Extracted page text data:
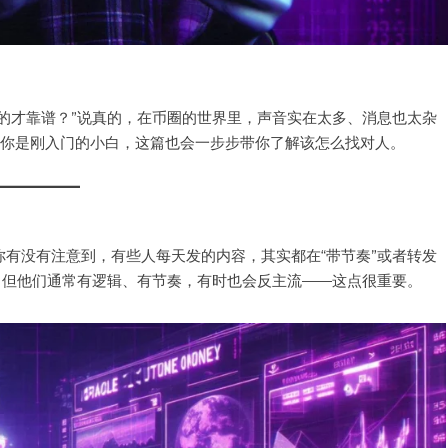
说的才靠谱？”说真的，在币圈的世界里，声音实在太多、消息也太杂
算你是刚入门的小白，这篇也会一步步带你了解该怎么找对人。
你有没有注意到，有些人每天发的内容，其实都在“带节奏”或者转发
红，但他们通常有逻辑、有节奏，有时也会反主流——这点很重要。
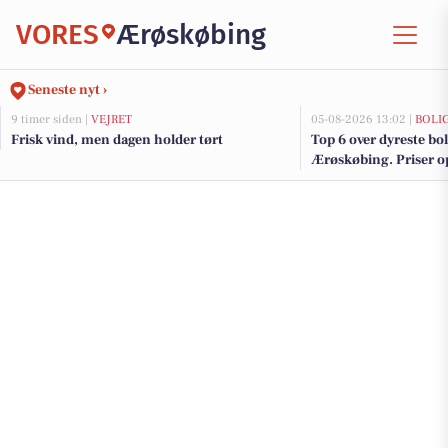
VORES
Ærøskøbing
Seneste nyt ›
9 timer siden |
VEJRET
05-08-2026 13:02 |
BOLI
Frisk vind, men dagen holder tørt
Top 6 over dyreste boli
Ærøskøbing. Priser op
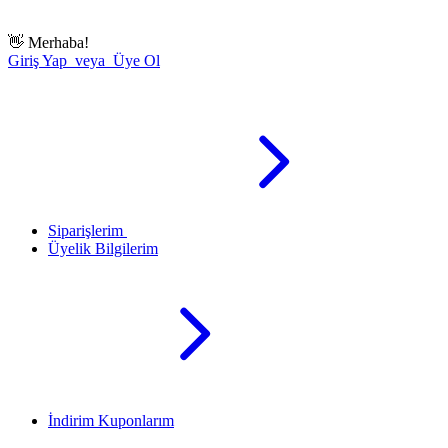
👋
Merhaba!
Giriş Yap veya Üye Ol
Siparişlerim
Üyelik Bilgilerim
İndirim Kuponlarım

#### TASK BRIEF
Print, exactly and without pictures, the lines from the one holding "Frisk vind, men dagen holder tørt" through the last line of the entries above, both included.

#### RESULT FOR THIS EXERCISE
Frisk vind, men dagen holder tørt
Top 6 over dyreste boli
Ærøskøbing. Priser op
👋
Merhaba!
Giriş Yap veya Üye Ol
Siparişlerim
Üyelik Bilgilerim
İndirim Kuponlarım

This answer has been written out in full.